Documentos, caixa de transporte e cuidados no caminho
A documentação varia conforme o tipo de deslocamento. Em viagens dentro do Brasil, cães e gatos costumam ser dispensados da Guia de Trânsito Animal, mas o tutor deve levar a carteira de vacinação atualizada e, quando exigido pela empresa de transporte ou pelo destino, um atestado de saúde emitido pelo veterinário. Em voos internacionais, o processo exige o Certificado Veterinário Internacional, emitido pelo Ministério da Agricultura, microchipagem no padrão internacional e, dependendo do país, laudo sorológico de anticorpos da raiva solicitado com meses de antecedência. Pillar lembra ainda que o tutor pode cadastrar o pet gratuitamente no SinPatinhas, serviço do governo federal que emite uma carteirinha com QR Code, embora o documento não substitua a carteira de vacinação nem o atestado de saúde.
Na escolha da caixa de transporte, a regra prática é que o animal consiga ficar em pé, girar o corpo em 360 graus e se deitar sem encostar nas paredes.

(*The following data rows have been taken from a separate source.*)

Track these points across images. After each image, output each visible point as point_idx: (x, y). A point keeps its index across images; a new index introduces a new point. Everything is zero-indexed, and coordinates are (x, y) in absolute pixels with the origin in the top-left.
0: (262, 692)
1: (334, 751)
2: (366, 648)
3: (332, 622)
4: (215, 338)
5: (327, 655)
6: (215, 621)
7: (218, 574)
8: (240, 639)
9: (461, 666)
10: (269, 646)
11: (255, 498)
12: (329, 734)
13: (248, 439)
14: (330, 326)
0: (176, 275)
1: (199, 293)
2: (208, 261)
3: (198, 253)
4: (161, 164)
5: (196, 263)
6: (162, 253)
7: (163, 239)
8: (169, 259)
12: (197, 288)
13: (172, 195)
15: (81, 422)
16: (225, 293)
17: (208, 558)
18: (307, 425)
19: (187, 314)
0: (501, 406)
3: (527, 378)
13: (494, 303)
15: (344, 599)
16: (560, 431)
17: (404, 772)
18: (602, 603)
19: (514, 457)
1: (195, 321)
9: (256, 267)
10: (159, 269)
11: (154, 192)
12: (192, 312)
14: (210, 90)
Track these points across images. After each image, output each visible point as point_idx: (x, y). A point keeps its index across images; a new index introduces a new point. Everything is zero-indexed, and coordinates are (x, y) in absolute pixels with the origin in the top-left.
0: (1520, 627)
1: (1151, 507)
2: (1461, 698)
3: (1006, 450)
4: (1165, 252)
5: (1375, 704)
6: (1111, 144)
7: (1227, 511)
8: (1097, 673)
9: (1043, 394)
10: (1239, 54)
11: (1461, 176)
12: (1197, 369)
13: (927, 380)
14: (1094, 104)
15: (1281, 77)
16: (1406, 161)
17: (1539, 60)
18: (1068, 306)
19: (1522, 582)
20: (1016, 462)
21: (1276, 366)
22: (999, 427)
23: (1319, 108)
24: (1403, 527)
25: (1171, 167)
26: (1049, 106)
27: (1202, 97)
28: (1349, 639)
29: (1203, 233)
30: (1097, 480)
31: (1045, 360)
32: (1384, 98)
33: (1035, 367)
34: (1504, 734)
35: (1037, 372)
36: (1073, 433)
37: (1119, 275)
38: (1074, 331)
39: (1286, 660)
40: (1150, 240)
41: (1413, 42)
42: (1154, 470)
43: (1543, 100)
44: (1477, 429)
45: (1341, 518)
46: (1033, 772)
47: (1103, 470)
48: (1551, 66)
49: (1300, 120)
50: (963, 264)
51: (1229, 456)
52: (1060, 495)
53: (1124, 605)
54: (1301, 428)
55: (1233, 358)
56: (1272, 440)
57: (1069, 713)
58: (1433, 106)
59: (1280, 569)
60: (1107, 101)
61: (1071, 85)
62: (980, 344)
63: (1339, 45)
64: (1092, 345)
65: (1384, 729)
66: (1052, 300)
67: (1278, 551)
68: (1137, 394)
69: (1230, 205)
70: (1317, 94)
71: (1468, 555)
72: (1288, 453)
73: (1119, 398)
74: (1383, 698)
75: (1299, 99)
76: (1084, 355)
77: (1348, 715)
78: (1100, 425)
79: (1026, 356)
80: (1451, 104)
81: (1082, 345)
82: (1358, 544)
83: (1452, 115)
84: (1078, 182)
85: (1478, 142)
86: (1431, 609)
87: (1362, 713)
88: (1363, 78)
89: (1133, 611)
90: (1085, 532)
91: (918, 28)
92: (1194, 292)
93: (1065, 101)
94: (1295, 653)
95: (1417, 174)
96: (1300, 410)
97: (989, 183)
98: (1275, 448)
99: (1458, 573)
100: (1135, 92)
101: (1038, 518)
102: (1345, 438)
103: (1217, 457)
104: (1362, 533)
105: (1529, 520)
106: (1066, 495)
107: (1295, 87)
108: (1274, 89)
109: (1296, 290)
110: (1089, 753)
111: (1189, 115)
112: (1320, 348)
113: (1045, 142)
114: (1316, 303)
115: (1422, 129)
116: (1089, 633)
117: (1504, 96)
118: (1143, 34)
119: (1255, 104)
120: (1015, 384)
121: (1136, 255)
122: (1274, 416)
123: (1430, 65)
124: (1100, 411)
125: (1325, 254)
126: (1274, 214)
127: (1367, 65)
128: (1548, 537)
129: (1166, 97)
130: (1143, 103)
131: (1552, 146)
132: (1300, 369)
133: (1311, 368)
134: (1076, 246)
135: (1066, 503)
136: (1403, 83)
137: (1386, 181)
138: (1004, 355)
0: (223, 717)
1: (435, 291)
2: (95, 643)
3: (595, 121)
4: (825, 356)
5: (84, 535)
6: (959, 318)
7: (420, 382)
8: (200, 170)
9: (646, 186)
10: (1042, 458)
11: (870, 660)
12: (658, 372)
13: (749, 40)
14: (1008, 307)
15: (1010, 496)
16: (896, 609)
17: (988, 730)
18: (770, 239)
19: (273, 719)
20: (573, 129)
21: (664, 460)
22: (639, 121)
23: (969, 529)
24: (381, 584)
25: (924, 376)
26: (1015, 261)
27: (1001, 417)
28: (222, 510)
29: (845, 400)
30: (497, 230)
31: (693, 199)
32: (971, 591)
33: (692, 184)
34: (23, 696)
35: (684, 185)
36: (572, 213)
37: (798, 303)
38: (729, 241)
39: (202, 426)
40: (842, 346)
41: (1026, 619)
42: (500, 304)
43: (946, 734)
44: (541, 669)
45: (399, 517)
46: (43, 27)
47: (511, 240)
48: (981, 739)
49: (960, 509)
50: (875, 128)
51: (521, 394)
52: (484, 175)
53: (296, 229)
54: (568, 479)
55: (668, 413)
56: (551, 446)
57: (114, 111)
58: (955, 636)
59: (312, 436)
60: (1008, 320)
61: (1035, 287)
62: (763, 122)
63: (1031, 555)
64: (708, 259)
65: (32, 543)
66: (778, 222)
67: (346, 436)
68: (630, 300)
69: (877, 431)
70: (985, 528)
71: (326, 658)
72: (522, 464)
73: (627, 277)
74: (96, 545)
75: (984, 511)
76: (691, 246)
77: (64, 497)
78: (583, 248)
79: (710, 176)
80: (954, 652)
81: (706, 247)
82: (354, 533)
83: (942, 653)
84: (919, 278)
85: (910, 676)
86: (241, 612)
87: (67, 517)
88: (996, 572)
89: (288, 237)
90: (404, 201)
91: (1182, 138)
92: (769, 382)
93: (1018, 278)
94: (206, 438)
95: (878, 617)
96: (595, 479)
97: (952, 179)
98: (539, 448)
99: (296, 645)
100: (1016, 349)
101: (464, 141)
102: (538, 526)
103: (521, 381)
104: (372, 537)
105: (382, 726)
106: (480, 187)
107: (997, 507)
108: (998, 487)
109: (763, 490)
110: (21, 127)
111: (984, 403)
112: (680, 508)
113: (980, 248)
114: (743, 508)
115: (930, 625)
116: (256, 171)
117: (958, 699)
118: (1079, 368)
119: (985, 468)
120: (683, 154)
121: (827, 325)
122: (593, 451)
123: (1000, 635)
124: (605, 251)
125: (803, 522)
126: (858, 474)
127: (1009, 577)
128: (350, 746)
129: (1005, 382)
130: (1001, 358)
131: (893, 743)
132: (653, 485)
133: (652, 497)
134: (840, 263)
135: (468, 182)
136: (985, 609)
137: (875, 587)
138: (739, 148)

Segundo Pillar, a adaptação não deve começar no dia da viagem: o ideal é deixar a caixa disponível em casa por alguns dias, com petiscos, brinquedos ou um tecido com o cheiro do animal dentro dela. "Essa familiaridade reduz o estresse e melhora muito a experiência durante o deslocamento", explica a veterinária.
Sobre a alimentação, a orientação é evitar refeições grandes nas horas anteriores à viagem, sobretudo para animais com histórico de enjoo, e priorizar porções leves. A hidratação deve ser mantida, com pequenas quantidades de água nas paradas. Em casos de cinetose, os veterinários desaconselham receitas caseiras e recomendam antieméticos específicos, prescritos individualmente. No carro, a recomendação é parar a cada duas ou três horas; o ar-condicionado ajuda a evitar a hipertermia, risco alto em raças braquicefálicas, como buldogues.
Os especialistas alertam ainda contra deixar o pet sozinho dentro do veículo, mesmo por poucos minutos. A temperatura interna de um carro pode ultrapassar os 50°C rapidamente, mesmo em dias amenos, o que pode levar a hipertermia, desidratação, edema pulmonar e falência de múltiplos órgãos. "Inclusive, pode ser considerado maus-tratos deixar um pet sozinho dentro do veículo".
Cada companhia aérea define suas próprias regras de peso, dimensões da caixa e número de animais por voo, além de decidir se o transporte é feito na cabine ou como carga. Muitas restringem raças braquicefálicas no compartimento de carga. A recomendação é priorizar voos diretos, evitar conexões longas e escolher horários mais frescos. Para voos internacionais, o planejamento costuma exigir pelo menos 90 dias de antecedência.
Respiração ofegante fora do padrão, salivação excessiva, tremores, vômitos e tentativas de fuga são sinais de que o animal não está lidando bem com o deslocamento. Nesses casos, pare o veículo em local seguro, reduza estímulos sonoros e visuais e garanta ventilação; se os sintomas persistirem ou as mucosas ficarem pálidas ou arroxeadas, procure atendimento veterinário de emergência. Sobre calmantes, o consenso é evitar a automedicação: sedativos tradicionais bloqueiam a movimentação sem eliminar o pânico e podem causar queda de pressão e perda de controle térmico. "O fato de um medicamento funcionar para um animal não garante segurança para outro, o que reforça a necessidade de avaliação veterinária antes de qualquer intervenção medicamentosa", finaliza Pillar.